- _Dataset records_

◇ ◇ ◇ ◇ ◇

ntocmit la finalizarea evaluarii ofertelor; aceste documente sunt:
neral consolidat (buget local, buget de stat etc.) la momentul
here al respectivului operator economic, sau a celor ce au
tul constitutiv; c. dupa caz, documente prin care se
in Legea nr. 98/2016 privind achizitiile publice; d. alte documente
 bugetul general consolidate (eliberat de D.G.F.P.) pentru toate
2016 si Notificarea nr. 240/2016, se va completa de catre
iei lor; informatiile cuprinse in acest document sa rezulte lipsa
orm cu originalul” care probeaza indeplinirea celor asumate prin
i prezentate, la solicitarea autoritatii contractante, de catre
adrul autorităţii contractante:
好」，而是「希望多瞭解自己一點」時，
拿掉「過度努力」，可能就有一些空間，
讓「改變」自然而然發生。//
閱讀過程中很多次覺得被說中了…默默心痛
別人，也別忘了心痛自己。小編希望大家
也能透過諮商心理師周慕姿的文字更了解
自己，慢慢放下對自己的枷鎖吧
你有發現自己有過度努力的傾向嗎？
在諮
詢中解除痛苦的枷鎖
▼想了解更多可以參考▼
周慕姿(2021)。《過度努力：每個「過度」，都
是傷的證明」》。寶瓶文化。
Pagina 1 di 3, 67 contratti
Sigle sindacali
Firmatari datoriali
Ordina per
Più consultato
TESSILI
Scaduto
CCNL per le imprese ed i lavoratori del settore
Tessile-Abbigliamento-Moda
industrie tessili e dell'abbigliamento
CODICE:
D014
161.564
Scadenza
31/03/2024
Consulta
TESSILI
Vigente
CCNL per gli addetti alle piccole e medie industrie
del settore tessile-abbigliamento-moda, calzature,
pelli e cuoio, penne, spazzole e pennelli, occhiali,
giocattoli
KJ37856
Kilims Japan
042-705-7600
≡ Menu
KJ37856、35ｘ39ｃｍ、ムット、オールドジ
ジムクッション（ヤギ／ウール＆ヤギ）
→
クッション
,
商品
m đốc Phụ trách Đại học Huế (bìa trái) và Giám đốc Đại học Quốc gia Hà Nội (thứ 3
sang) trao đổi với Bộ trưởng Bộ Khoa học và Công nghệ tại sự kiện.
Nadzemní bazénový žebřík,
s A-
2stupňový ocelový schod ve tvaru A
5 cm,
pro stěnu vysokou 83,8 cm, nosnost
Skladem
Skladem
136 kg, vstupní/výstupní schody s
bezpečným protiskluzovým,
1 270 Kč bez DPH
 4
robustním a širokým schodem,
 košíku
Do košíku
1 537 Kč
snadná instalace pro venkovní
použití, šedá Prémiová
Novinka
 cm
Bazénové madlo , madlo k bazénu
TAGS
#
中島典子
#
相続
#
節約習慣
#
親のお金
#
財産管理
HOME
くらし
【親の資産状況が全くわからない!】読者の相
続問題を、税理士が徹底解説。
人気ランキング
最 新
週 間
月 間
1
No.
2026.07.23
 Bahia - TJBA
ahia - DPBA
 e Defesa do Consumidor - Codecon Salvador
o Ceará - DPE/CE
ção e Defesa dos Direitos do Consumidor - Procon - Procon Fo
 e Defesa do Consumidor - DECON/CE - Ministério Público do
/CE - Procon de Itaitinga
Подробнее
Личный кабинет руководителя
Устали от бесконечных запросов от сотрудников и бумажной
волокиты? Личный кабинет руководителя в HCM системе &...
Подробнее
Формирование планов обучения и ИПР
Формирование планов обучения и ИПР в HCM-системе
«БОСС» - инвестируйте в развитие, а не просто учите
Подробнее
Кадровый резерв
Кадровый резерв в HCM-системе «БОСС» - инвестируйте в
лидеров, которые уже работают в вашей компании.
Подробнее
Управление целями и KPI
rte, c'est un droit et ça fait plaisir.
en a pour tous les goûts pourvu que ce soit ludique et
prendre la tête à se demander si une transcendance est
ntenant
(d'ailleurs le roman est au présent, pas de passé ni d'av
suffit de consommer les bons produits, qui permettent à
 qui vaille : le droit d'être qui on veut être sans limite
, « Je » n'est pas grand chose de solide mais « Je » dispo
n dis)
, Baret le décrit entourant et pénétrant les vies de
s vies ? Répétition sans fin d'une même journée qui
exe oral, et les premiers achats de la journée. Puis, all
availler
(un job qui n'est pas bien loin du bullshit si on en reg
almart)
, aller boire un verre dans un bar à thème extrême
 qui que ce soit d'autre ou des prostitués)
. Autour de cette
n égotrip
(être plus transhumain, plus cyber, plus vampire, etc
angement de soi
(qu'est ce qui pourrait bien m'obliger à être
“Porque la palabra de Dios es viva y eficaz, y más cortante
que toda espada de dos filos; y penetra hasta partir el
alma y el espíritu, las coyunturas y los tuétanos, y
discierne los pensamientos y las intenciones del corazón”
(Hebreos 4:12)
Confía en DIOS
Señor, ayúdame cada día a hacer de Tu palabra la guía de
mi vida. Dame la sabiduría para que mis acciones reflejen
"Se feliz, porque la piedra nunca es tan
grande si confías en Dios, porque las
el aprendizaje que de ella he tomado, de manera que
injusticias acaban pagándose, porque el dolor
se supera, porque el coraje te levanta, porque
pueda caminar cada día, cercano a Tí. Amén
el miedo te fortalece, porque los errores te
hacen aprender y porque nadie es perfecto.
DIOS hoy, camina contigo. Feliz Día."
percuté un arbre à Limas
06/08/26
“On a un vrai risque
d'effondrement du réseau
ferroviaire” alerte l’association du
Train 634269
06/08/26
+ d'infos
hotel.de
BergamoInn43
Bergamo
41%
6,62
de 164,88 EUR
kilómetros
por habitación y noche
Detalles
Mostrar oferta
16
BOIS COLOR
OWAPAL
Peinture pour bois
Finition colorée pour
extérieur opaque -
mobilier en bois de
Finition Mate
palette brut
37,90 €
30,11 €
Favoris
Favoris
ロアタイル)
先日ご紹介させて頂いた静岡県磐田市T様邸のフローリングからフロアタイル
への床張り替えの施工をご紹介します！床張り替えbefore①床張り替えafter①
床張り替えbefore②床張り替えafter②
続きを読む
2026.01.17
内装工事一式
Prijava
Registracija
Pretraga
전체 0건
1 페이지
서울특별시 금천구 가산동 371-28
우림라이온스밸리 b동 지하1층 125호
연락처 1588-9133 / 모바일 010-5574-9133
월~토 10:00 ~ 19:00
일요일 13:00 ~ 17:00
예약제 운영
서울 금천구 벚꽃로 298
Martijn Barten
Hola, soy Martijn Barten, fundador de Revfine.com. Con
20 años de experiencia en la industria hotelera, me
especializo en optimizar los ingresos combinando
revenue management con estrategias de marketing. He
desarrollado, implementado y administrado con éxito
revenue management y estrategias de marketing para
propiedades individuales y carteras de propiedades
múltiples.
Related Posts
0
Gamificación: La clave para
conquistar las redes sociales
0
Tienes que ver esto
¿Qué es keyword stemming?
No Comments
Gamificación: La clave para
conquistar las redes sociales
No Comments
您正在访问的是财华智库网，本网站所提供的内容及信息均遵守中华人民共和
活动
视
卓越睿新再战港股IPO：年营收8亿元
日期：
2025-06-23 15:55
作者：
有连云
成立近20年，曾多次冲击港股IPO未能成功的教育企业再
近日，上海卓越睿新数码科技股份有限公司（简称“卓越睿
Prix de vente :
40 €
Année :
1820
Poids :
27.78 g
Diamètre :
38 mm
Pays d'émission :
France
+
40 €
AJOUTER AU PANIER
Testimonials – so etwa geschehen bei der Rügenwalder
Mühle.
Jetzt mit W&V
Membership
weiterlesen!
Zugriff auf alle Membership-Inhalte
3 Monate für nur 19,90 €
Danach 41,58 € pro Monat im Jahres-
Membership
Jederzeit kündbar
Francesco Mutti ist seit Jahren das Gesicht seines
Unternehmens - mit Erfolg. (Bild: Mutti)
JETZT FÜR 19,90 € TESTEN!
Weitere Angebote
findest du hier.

◇ ◇ ◇ ◇ ◇

- _To-do item_
Update the listing by replacing "Skladem" with "Na skladě" everywhere it occurs, and leave every other line unchanged.

- _Exercise response_
ntocmit la finalizarea evaluarii ofertelor; aceste documente sunt:
neral consolidat (buget local, buget de stat etc.) la momentul
here al respectivului operator economic, sau a celor ce au
tul constitutiv; c. dupa caz, documente prin care se
in Legea nr. 98/2016 privind achizitiile publice; d. alte documente
 bugetul general consolidate (eliberat de D.G.F.P.) pentru toate
2016 si Notificarea nr. 240/2016, se va completa de catre
iei lor; informatiile cuprinse in acest document sa rezulte lipsa
orm cu originalul” care probeaza indeplinirea celor asumate prin
i prezentate, la solicitarea autoritatii contractante, de catre
adrul autorităţii contractante:
好」，而是「希望多瞭解自己一點」時，
拿掉「過度努力」，可能就有一些空間，
讓「改變」自然而然發生。//
閱讀過程中很多次覺得被說中了…默默心痛
別人，也別忘了心痛自己。小編希望大家
也能透過諮商心理師周慕姿的文字更了解
自己，慢慢放下對自己的枷鎖吧
你有發現自己有過度努力的傾向嗎？
在諮
詢中解除痛苦的枷鎖
▼想了解更多可以參考▼
周慕姿(2021)。《過度努力：每個「過度」，都
是傷的證明」》。寶瓶文化。
Pagina 1 di 3, 67 contratti
Sigle sindacali
Firmatari datoriali
Ordina per
Più consultato
TESSILI
Scaduto
CCNL per le imprese ed i lavoratori del settore
Tessile-Abbigliamento-Moda
industrie tessili e dell'abbigliamento
CODICE:
D014
161.564
Scadenza
31/03/2024
Consulta
TESSILI
Vigente
CCNL per gli addetti alle piccole e medie industrie
del settore tessile-abbigliamento-moda, calzature,
pelli e cuoio, penne, spazzole e pennelli, occhiali,
giocattoli
KJ37856
Kilims Japan
042-705-7600
≡ Menu
KJ37856、35ｘ39ｃｍ、ムット、オールドジ
ジムクッション（ヤギ／ウール＆ヤギ）
→
クッション
,
商品
m đốc Phụ trách Đại học Huế (bìa trái) và Giám đốc Đại học Quốc gia Hà Nội (thứ 3
sang) trao đổi với Bộ trưởng Bộ Khoa học và Công nghệ tại sự kiện.
Nadzemní bazénový žebřík,
s A-
2stupňový ocelový schod ve tvaru A
5 cm,
pro stěnu vysokou 83,8 cm, nosnost
Na skladě
Na skladě
136 kg, vstupní/výstupní schody s
bezpečným protiskluzovým,
1 270 Kč bez DPH
 4
robustním a širokým schodem,
 košíku
Do košíku
1 537 Kč
snadná instalace pro venkovní
použití, šedá Prémiová
Novinka
 cm
Bazénové madlo , madlo k bazénu
TAGS
#
中島典子
#
相続
#
節約習慣
#
親のお金
#
財産管理
HOME
くらし
【親の資産状況が全くわからない!】読者の相
続問題を、税理士が徹底解説。
人気ランキング
最 新
週 間
月 間
1
No.
2026.07.23
 Bahia - TJBA
ahia - DPBA
 e Defesa do Consumidor - Codecon Salvador
o Ceará - DPE/CE
ção e Defesa dos Direitos do Consumidor - Procon - Procon Fo
 e Defesa do Consumidor - DECON/CE - Ministério Público do
/CE - Procon de Itaitinga
Подробнее
Личный кабинет руководителя
Устали от бесконечных запросов от сотрудников и бумажной
волокиты? Личный кабинет руководителя в HCM системе &...
Подробнее
Формирование планов обучения и ИПР
Формирование планов обучения и ИПР в HCM-системе
«БОСС» - инвестируйте в развитие, а не просто учите
Подробнее
Кадровый резерв
Кадровый резерв в HCM-системе «БОСС» - инвестируйте в
лидеров, которые уже работают в вашей компании.
Подробнее
Управление целями и KPI
rte, c'est un droit et ça fait plaisir.
en a pour tous les goûts pourvu que ce soit ludique et
prendre la tête à se demander si une transcendance est
ntenant
(d'ailleurs le roman est au présent, pas de passé ni d'av
suffit de consommer les bons produits, qui permettent à
 qui vaille : le droit d'être qui on veut être sans limite
, « Je » n'est pas grand chose de solide mais « Je » dispo
n dis)
, Baret le décrit entourant et pénétrant les vies de
s vies ? Répétition sans fin d'une même journée qui
exe oral, et les premiers achats de la journée. Puis, all
availler
(un job qui n'est pas bien loin du bullshit si on en reg
almart)
, aller boire un verre dans un bar à thème extrême
 qui que ce soit d'autre ou des prostitués)
. Autour de cette
n égotrip
(être plus transhumain, plus cyber, plus vampire, etc
angement de soi
(qu'est ce qui pourrait bien m'obliger à être
“Porque la palabra de Dios es viva y eficaz, y más cortante
que toda espada de dos filos; y penetra hasta partir el
alma y el espíritu, las coyunturas y los tuétanos, y
discierne los pensamientos y las intenciones del corazón”
(Hebreos 4:12)
Confía en DIOS
Señor, ayúdame cada día a hacer de Tu palabra la guía de
mi vida. Dame la sabiduría para que mis acciones reflejen
"Se feliz, porque la piedra nunca es tan
grande si confías en Dios, porque las
el aprendizaje que de ella he tomado, de manera que
injusticias acaban pagándose, porque el dolor
se supera, porque el coraje te levanta, porque
pueda caminar cada día, cercano a Tí. Amén
el miedo te fortalece, porque los errores te
hacen aprender y porque nadie es perfecto.
DIOS hoy, camina contigo. Feliz Día."
percuté un arbre à Limas
06/08/26
“On a un vrai risque
d'effondrement du réseau
ferroviaire” alerte l’association du
Train 634269
06/08/26
+ d'infos
hotel.de
BergamoInn43
Bergamo
41%
6,62
de 164,88 EUR
kilómetros
por habitación y noche
Detalles
Mostrar oferta
16
BOIS COLOR
OWAPAL
Peinture pour bois
Finition colorée pour
extérieur opaque -
mobilier en bois de
Finition Mate
palette brut
37,90 €
30,11 €
Favoris
Favoris
ロアタイル)
先日ご紹介させて頂いた静岡県磐田市T様邸のフローリングからフロアタイル
への床張り替えの施工をご紹介します！床張り替えbefore①床張り替えafter①
床張り替えbefore②床張り替えafter②
続きを読む
2026.01.17
内装工事一式
Prijava
Registracija
Pretraga
전체 0건
1 페이지
서울특별시 금천구 가산동 371-28
우림라이온스밸리 b동 지하1층 125호
연락처 1588-9133 / 모바일 010-5574-9133
월~토 10:00 ~ 19:00
일요일 13:00 ~ 17:00
예약제 운영
서울 금천구 벚꽃로 298
Martijn Barten
Hola, soy Martijn Barten, fundador de Revfine.com. Con
20 años de experiencia en la industria hotelera, me
especializo en optimizar los ingresos combinando
revenue management con estrategias de marketing. He
desarrollado, implementado y administrado con éxito
revenue management y estrategias de marketing para
propiedades individuales y carteras de propiedades
múltiples.
Related Posts
0
Gamificación: La clave para
conquistar las redes sociales
0
Tienes que ver esto
¿Qué es keyword stemming?
No Comments
Gamificación: La clave para
conquistar las redes sociales
No Comments
您正在访问的是财华智库网，本网站所提供的内容及信息均遵守中华人民共和
活动
视
卓越睿新再战港股IPO：年营收8亿元
日期：
2025-06-23 15:55
作者：
有连云
成立近20年，曾多次冲击港股IPO未能成功的教育企业再
近日，上海卓越睿新数码科技股份有限公司（简称“卓越睿
Prix de vente :
40 €
Année :
1820
Poids :
27.78 g
Diamètre :
38 mm
Pays d'émission :
France
+
40 €
AJOUTER AU PANIER
Testimonials – so etwa geschehen bei der Rügenwalder
Mühle.
Jetzt mit W&V
Membership
weiterlesen!
Zugriff auf alle Membership-Inhalte
3 Monate für nur 19,90 €
Danach 41,58 € pro Monat im Jahres-
Membership
Jederzeit kündbar
Francesco Mutti ist seit Jahren das Gesicht seines
Unternehmens - mit Erfolg. (Bild: Mutti)
JETZT FÜR 19,90 € TESTEN!
Weitere Angebote
findest du hier.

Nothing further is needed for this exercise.